7 factors to consider when purchasing a Loan Management System

Every credit institution aims at meeting the financial needs of all their customers with ease and stimulate business growth. To achieve efficiency, a good loan management system is needed.

Challenges in the industry

  • Cost control
  • Poor loan recovery
  • Weak institutional capacity
  • Employee management
  • Administrative challenges
  • Bulk membership data management
  • Management of range of products against quality services
  • Accounts and record keeping challenges
  • High Interest rates due to costs
  • Competition
  • Auditing and Inspection challenges

It is important that credit institutions acquire an innovative, turn-key, end-to-end securities-based loan management system (LMS). One that can connect lenders seeking to advance high-quality, cost effective loans with borrowers requiring convenient access to credit.
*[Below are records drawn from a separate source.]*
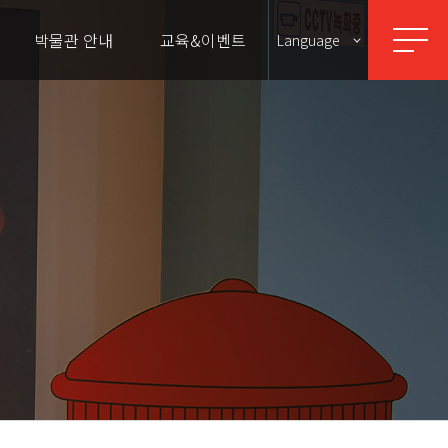
박물관 안내
교육&이벤트
Language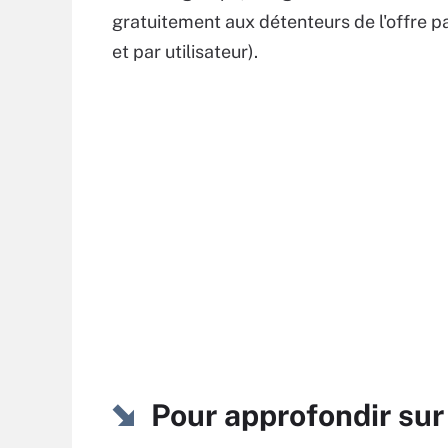
gratuitement aux détenteurs de l'offre p
et par utilisateur).
Pour approfondir su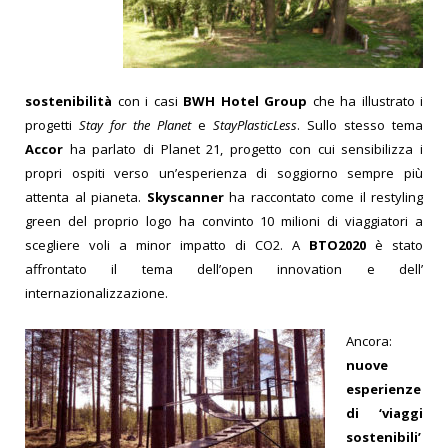
sostenibilità
con i casi
BWH Hotel Group
che ha illustrato i
progetti
Stay for the Planet
e
StayPlasticLess
. Sullo stesso tema
Accor
ha parlato di Planet 21, progetto con cui sensibilizza i
propri ospiti verso un’esperienza di soggiorno sempre più
attenta al pianeta.
Skyscanner
ha raccontato come il restyling
green del proprio logo ha convinto 10 milioni di viaggiatori a
scegliere voli a minor impatto di CO2. A
BTO2020
è stato
affrontato il tema dell’open innovation e dell’
internazionalizzazione.
Ancora:
nuove
esperienze
di ‘viaggi
sostenibili’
What considerations do I make when seeking a loan management software?

Cost

The first thing to consider is the cost. Cost here does not mean price rather, the overall cost of using the system. It is not only key to get an affordable system but also one which will reduce the cost of your operations from end to end.  A good system will combine several applications and functions to perform seamless operations without much of human interference.

Third party integration

Compatibility with other technologies and systems is equally important when choosing an LMS. You need a system that can easily integrate with banks, SMS platforms, mobile payment platforms and other payment platforms like Paypal and VISA cards. Any limitation in payment modes means that you are losing a market segment.
In addition, scalability too must be given priority when choosing a system. Loan management software should be scalable to a level of one stop shop for a credit institution.

Ease to use

Great loan management systems must be easy to use too. Training is a very costly exercise. Choosing a system that requires minimal or no training will save you money and time. Also, a system which clients can use is advantageous and reduces dependency on staff.
The member registration process should be easy for the members to do on their own. Clients should also be able to execute other activities such as checking loan balances, account statements and loan repayment with ease. A system that can support such activities is always the best.

Security

Security of the data is one of the key factors to consider when choosing loan management software. Handling such sensitive bulk data demands a system which is not susceptible to hackers and malware. Client data should be secure at all times.

Accessibility

Accessibility is the other thing that you must consider when looking for a system. A cloud based system which can be accessed at any time and at any place is currently most preferred. This makes sure that you are not limited by location or hours of business. At the same time, stability must be checked. The system must be stable, fast and with a memory worth of keeping the mammoth data you are dealing with.

Accounting Reports

Reporting and accounting are vital activities/ processes in any financial institution. A system must provide all required accounting and auditing reports at a click of a button. Check your reporting needs against the system you are choosing before acquiring one.

Support

Lastly, you must consider the need for support. All institutions require support at some point. A good system developer must show how best he/she will provide support is needed.

The process of finding a good system is very important. Examine carefully all the options presented to you and find a system that is suitable for you.